▸ Texto
>>>>

“Com Stravinsky em meus ouvidos, rumo à avenida Nevskiy”
Se o teu pensamento fôr o que deve ser,
encontrarás pouca dificuldade na ação.
Lembra-te que para seu util à humanidade,
o pensamento deve traduzir-se em ações.
J. Krishnamurti
Há décadas, e não poucas vezes, tenho redigido textos a respeito do escrever sobre música. O posicionamento vem de uma imensa admiração pela escrita competente. Apreciador de esportes, respeito aqueles comentaristas que – empregando jargão da especialidade – “estiveram lá”, ou seja, praticaram modalidades esportivas que resultariam, após encerrar a carreira, em atividade nos meios de comunicação, através de jornais, revistas, rádio e televisão. É fácil entender que comentam com propriedade, sem radicalismos, pois “estiveram lá”, a apreender a vitória e a derrota, o congraçamento e a discórdia. Quem “lá não esteve” geralmente tem paixões, vocifera, evidencia possíveis frustrações pela ausência em sua vida da área demarcada e cercada pelo público. Pode até ganhar notoriedade, mas o respeito do esclarecido que ama esportes estará concentrado nos que transpiraram em suas especialidades esportivas. O mero comentarista pode tornar-se um simples falastrão, diferentemente do locutor de esportes, que exerce uma arte destinada a poucos. Ao compor Santos Football Music (1969) para orquestra sinfônica, 3 tape recordings contendo irradiação de jogo de futebol, participação do público e ação teatral, Gilberto Mendes (1922- ) recorreria à extraordinária narração de Geraldo José de Almeida, um dos grandes locutores do passado.

<<<<

▸ Instruções do exercício
(a) Você pode reproduzir o trecho do texto que vai de "Se o teu pensamento" a "traduzir-se em ações."?
(b) Como você resumiria o texto em duas frases?

▸ Dados fornecidos
>>>>

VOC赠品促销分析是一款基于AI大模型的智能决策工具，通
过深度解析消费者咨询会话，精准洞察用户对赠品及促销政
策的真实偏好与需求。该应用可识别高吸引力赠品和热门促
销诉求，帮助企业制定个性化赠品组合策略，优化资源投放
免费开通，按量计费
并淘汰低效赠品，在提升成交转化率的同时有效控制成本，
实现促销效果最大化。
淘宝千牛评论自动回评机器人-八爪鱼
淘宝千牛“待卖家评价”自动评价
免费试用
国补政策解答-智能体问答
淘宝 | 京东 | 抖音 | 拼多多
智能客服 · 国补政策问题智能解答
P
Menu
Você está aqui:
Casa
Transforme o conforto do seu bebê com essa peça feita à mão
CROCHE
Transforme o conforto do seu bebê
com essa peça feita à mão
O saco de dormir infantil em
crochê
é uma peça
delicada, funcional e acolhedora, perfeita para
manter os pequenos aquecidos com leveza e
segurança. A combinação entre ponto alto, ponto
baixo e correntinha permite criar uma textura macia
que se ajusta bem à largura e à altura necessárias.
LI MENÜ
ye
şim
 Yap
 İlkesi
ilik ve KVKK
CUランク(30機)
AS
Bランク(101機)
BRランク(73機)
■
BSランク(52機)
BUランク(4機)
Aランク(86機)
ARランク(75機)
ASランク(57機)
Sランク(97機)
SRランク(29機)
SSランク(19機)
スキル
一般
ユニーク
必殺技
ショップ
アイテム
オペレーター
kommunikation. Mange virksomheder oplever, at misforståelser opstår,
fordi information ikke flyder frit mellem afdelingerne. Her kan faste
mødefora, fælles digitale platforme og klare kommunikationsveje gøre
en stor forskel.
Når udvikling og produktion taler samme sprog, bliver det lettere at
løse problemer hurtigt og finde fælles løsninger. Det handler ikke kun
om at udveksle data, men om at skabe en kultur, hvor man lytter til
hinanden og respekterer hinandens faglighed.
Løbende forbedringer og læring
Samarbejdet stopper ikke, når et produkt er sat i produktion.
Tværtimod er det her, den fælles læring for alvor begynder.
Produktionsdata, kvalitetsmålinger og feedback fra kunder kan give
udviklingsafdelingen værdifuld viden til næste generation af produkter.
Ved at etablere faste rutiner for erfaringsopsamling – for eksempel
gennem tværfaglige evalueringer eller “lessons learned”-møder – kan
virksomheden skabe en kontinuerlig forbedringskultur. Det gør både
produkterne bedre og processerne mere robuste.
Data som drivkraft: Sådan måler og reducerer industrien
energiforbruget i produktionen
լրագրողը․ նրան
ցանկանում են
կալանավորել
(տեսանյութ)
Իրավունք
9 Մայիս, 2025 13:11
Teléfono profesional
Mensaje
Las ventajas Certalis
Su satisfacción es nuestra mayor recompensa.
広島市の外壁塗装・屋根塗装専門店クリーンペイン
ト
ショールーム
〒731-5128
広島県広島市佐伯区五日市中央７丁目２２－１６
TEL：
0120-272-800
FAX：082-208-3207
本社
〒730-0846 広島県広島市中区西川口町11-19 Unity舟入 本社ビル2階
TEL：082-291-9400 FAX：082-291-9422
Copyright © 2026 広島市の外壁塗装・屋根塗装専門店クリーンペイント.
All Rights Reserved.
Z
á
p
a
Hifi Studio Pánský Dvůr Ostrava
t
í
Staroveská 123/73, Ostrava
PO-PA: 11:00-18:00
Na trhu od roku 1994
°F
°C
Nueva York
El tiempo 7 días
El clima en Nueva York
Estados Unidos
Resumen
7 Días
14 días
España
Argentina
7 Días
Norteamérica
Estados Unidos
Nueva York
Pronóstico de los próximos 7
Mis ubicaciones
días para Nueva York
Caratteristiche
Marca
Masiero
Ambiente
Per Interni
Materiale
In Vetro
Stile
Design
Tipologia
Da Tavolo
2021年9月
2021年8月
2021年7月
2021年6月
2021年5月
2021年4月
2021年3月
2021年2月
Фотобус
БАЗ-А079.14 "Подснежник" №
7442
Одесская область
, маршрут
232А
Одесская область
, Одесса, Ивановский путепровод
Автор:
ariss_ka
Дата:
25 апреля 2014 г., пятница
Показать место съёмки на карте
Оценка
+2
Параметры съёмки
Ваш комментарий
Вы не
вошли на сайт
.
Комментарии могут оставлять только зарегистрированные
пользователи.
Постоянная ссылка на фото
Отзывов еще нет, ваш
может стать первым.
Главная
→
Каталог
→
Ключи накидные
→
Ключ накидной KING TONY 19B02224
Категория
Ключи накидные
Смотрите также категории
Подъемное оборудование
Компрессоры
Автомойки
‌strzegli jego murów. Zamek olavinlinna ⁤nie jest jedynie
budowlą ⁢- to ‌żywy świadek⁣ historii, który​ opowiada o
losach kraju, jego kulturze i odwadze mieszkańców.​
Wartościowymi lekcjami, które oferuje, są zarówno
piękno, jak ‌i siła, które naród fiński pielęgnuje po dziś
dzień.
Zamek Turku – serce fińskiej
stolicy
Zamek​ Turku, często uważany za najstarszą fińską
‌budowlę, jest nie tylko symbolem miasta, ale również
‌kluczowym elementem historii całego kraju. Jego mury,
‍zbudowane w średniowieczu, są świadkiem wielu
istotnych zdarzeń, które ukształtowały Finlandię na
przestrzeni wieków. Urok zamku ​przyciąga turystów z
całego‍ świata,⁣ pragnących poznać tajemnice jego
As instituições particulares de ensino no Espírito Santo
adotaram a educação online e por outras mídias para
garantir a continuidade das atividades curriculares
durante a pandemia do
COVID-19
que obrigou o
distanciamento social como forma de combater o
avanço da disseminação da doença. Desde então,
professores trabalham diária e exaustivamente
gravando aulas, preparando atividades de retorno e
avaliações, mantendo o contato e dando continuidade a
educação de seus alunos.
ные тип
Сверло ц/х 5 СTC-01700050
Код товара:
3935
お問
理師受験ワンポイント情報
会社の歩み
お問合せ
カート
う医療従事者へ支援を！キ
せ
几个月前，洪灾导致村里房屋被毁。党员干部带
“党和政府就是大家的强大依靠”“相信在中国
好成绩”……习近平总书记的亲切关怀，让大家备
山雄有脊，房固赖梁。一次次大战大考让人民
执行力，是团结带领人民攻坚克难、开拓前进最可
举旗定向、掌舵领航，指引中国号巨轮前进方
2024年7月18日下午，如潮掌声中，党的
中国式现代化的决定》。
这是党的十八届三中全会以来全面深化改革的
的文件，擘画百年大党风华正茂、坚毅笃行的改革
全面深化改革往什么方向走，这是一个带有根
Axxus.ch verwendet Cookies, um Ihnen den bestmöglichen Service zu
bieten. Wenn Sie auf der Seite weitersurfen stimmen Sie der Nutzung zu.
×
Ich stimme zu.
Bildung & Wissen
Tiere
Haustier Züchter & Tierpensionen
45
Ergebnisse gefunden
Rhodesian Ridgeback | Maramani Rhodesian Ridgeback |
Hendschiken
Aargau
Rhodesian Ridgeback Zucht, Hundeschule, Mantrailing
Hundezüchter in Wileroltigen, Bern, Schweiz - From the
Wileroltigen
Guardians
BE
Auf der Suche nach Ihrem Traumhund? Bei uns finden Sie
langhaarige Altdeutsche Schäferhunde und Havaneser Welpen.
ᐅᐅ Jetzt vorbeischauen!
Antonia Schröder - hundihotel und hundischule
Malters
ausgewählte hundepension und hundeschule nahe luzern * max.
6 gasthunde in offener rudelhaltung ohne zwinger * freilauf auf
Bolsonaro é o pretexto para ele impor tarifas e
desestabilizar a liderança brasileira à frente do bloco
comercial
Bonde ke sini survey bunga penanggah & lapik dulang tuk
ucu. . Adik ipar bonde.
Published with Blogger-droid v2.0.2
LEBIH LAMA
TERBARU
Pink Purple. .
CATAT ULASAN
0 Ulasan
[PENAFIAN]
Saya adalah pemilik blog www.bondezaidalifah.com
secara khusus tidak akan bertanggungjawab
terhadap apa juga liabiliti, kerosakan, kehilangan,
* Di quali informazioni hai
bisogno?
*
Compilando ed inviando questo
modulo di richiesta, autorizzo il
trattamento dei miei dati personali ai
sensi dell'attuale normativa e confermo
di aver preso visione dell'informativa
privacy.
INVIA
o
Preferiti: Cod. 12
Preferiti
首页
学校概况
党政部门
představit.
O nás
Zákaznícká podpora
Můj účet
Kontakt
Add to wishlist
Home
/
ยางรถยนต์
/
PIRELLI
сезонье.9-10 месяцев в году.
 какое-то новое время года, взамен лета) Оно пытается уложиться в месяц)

<<<<

▸ Respostas por tarefa
(a)
Se o teu pensamento fôr o que deve ser,
encontrarás pouca dificuldade na ação.
Lembra-te que para seu util à humanidade,
o pensamento deve traduzir-se em ações.

(b) O autor, que há décadas escreve textos sobre o escrever sobre música por admirar a escrita competente, respeita os comentaristas esportivos que praticaram esportes, pois comentam com propriedade e sem radicalismos, ao passo que quem "lá não esteve" costuma vociferar e pode se tornar um simples falastrão. Ele lembra ainda que Gilberto Mendes, ao compor Santos Football Music (1969), recorreu à narração de Geraldo José de Almeida, um dos grandes locutores do passado.